120 g of dark chocolate
rest of the whipped cream (same 120 ml)
1 tablespoon of butter
This is our ganash topping! Melt the chocolate and the butter in a pot (better, place it over a bigger pot with some boiling water) and add the cream. Let it cool down to the room temperature and spread it over the cheese. Decorate with salty peanuts (in my case pistachios made as good) and put it back in the fridge. It's a perfect cake to be prepared in advance and you can guess yourself that one needs just a small piece to satisfy even the most insatiable sweet-tooth!

Jan 5, 2011

Ay, wow! hot korean chicken

Winter is the time for eating spicy. Such food warms you up and makes your nose running (which is healthy because all the viruses are eliminated).
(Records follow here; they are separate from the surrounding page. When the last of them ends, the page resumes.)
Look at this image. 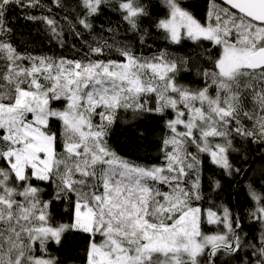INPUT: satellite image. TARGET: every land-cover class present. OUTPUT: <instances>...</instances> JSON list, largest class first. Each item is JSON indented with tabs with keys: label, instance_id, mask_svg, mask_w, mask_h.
<instances>
[{
	"label": "snow or ice",
	"instance_id": "obj_1",
	"mask_svg": "<svg viewBox=\"0 0 264 264\" xmlns=\"http://www.w3.org/2000/svg\"><path fill=\"white\" fill-rule=\"evenodd\" d=\"M206 3L0 0V264L69 235L83 264H264V191L221 197L264 147V0ZM12 9L60 52L19 50ZM157 118L153 161L114 147Z\"/></svg>",
	"mask_w": 264,
	"mask_h": 264
},
{
	"label": "trees",
	"instance_id": "obj_2",
	"mask_svg": "<svg viewBox=\"0 0 264 264\" xmlns=\"http://www.w3.org/2000/svg\"><path fill=\"white\" fill-rule=\"evenodd\" d=\"M46 3H50V0H45ZM186 4H194L196 8L193 9L200 17H203L207 8L206 0H185ZM22 13L19 9H12L9 12L10 24L14 29L12 34V40L17 45L19 50L25 48L35 51H44L59 53L60 50L54 45L48 43L46 37L42 32H38V26L21 18ZM105 16L102 19H108ZM115 23V17H111ZM143 127L140 131H143L146 135V139H129L126 129L128 125L123 122H118L114 126V133L112 141L114 147L118 151H121L122 155L129 156L132 159L138 161L149 162L153 161L156 156V148L158 144V138L162 132V122L157 119H145L143 121ZM248 149L247 162H243L239 155L234 154L233 163L242 169L247 170V174H241L235 179L231 180L230 185L227 187L226 193H222V199H228V193L231 194V204L235 206L234 210L246 211L248 208V202L246 201L247 184L252 183L257 191H264V147L257 148L255 144L246 145ZM213 174L211 165L206 166V177ZM219 178V176H217ZM226 180L228 178H225ZM223 183V181H222ZM239 193V195H237ZM242 206V208H241ZM86 246V240L79 235L75 238L73 235H69L67 242L57 249L55 245L51 246L52 254L58 256L64 264H83V249Z\"/></svg>",
	"mask_w": 264,
	"mask_h": 264
}]
</instances>
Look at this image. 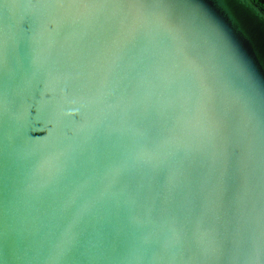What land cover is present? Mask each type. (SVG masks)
<instances>
[{
    "label": "water",
    "instance_id": "1",
    "mask_svg": "<svg viewBox=\"0 0 264 264\" xmlns=\"http://www.w3.org/2000/svg\"><path fill=\"white\" fill-rule=\"evenodd\" d=\"M83 2L0 0L15 264H264V0Z\"/></svg>",
    "mask_w": 264,
    "mask_h": 264
},
{
    "label": "snow or ice",
    "instance_id": "2",
    "mask_svg": "<svg viewBox=\"0 0 264 264\" xmlns=\"http://www.w3.org/2000/svg\"><path fill=\"white\" fill-rule=\"evenodd\" d=\"M69 7H79L81 4L85 3L83 0H67ZM141 3V0H129L127 3H123L125 7H135ZM156 7H162L159 3H153ZM85 6H88L85 4ZM102 6H110L108 4ZM221 36L225 39L226 43L232 48L235 55L239 56L238 52L233 48L231 41L229 38L220 30ZM191 75V73H190ZM264 86V85H262ZM264 119V116H262ZM22 259L21 255L19 254V250L10 243L8 239L7 231L3 234L2 239H0V264H15V261Z\"/></svg>",
    "mask_w": 264,
    "mask_h": 264
}]
</instances>
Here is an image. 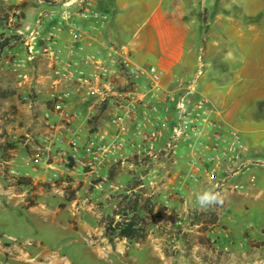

As my Chinese friend says, it creates the inner fire that keeps us healthy.

This is a slight modification of a Doejibulgogi which means "Spicy stir-fried pork". My modification would be called in some other way because I made it with chicken. Anyhow, this is all vain, what's important is that it's something spicy, delicious and super easy to make. Here's what you need:

Some chicken (I cooked 1 chicken breast), cut in 1 inch cubes
1-2 table spoons of hot pepper paste
1/3 of a chilli pepper
1 onion and 1 clove of garlic
Some green onions
Spices: pepper flakes, back pepper, ginger, soy sauce, brown sugar
Sesame oil and seeds (I used olive oil and no seeds)
Lettuce

Now, it's amazing what will happen: chop finely onion and garlic, cut green onion and pepper in moderate pieces. Put the chicken in a bit of oil and add all vegetables in a frying pan, add hot pepper paste and all spices, mix everything and start frying on strong heat. In ~5 minutes the chicken should be ready! Serve it on lettuce leaves (in Korea they wrap pieces of meat in these leaves and eat) and kimchi and/or rice.